*Task*
Go over the lines below, and when one contains the word "isolation", copy it.

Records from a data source

:::

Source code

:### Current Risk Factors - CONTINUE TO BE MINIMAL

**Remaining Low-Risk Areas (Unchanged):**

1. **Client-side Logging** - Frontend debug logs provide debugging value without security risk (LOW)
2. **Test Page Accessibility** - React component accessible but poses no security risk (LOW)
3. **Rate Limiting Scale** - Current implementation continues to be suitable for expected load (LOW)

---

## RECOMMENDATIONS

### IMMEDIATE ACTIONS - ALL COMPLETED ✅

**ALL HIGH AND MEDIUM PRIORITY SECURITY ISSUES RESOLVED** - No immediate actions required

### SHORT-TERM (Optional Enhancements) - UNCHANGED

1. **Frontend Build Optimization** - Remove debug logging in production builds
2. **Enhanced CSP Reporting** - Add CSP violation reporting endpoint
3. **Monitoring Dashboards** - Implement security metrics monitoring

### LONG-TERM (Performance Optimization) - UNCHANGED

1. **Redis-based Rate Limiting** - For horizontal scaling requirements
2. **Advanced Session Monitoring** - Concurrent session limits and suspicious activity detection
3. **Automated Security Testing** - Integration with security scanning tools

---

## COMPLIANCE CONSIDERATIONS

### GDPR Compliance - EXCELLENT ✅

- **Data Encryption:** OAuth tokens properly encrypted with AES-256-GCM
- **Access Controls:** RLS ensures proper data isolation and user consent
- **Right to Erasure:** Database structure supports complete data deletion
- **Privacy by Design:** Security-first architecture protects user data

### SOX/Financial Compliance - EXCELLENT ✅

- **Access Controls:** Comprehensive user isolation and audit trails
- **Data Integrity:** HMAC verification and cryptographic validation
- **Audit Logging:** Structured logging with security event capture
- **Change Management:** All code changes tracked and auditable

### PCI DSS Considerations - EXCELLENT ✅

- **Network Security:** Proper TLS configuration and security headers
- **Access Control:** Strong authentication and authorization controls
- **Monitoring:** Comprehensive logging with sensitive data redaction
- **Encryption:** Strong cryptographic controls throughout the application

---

:::

*Exercise solution*
- **Access Controls:** RLS ensures proper data isolation and user consent
- **Access Controls:** Comprehensive user isolation and audit trails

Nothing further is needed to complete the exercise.